* **Instruction**
Would you please transcribe the records below from the line with "X175135Y92585D02*" through their final line, exactly and with no other lines?

Exercise data START

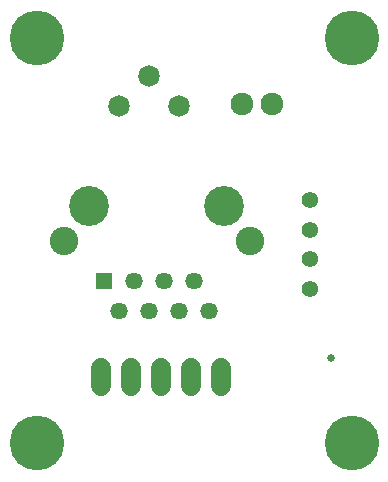
<source format=gbr>
G04 EAGLE Gerber RS-274X export*
G75*
%MOMM*%
%FSLAX34Y34*%
%LPD*%
%INSoldermask Bottom*%
%IPPOS*%
%AMOC8*
5,1,8,0,0,1.08239X$1,22.5*%
G01*
G04 Define Apertures*
%ADD10C,4.626991*%
%ADD11C,1.927000*%
%ADD12C,1.387000*%
%ADD13C,1.651000*%
%ADD14C,1.827000*%
%ADD15C,3.377000*%
%ADD16C,2.407000*%
%ADD17R,1.462000X1.462000*%
%ADD18C,1.462000*%
%ADD19C,0.652000*%
D10*
X44450Y387350D03*
X44450Y44450D03*
X311150Y44450D03*
X311150Y387350D03*
D11*
X243840Y331470D03*
X218440Y331470D03*
D12*
X275590Y250190D03*
X275590Y225190D03*
X275590Y200190D03*
X275590Y175190D03*
D13*
X200535Y107825D02*
X200535Y92585D01*
X175135Y92585D02*
X175135Y107825D01*
X149735Y107825D02*
X149735Y92585D01*
X124335Y92585D02*
X124335Y107825D01*
X98935Y107825D02*
X98935Y92585D01*
D14*
X165100Y330200D03*
X139700Y355600D03*
X114300Y330200D03*
D15*
X88900Y245110D03*
X203200Y245110D03*
D16*
X67300Y215610D03*
X224800Y215610D03*
D17*
X101600Y181610D03*
D18*
X114300Y156210D03*
X127000Y181610D03*
X139700Y156210D03*
X152400Y181610D03*
X165100Y156210D03*
X177800Y181610D03*
X190500Y156210D03*
D19*
X293370Y116840D03*
M02*

</source>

Exercise data END

* **Exercise output**
X175135Y92585D02*
X175135Y107825D01*
X149735Y107825D02*
X149735Y92585D01*
X124335Y92585D02*
X124335Y107825D01*
X98935Y107825D02*
X98935Y92585D01*
D14*
X165100Y330200D03*
X139700Y355600D03*
X114300Y330200D03*
D15*
X88900Y245110D03*
X203200Y245110D03*
D16*
X67300Y215610D03*
X224800Y215610D03*
D17*
X101600Y181610D03*
D18*
X114300Y156210D03*
X127000Y181610D03*
X139700Y156210D03*
X152400Y181610D03*
X165100Y156210D03*
X177800Y181610D03*
X190500Y156210D03*
D19*
X293370Y116840D03*
M02*

</source>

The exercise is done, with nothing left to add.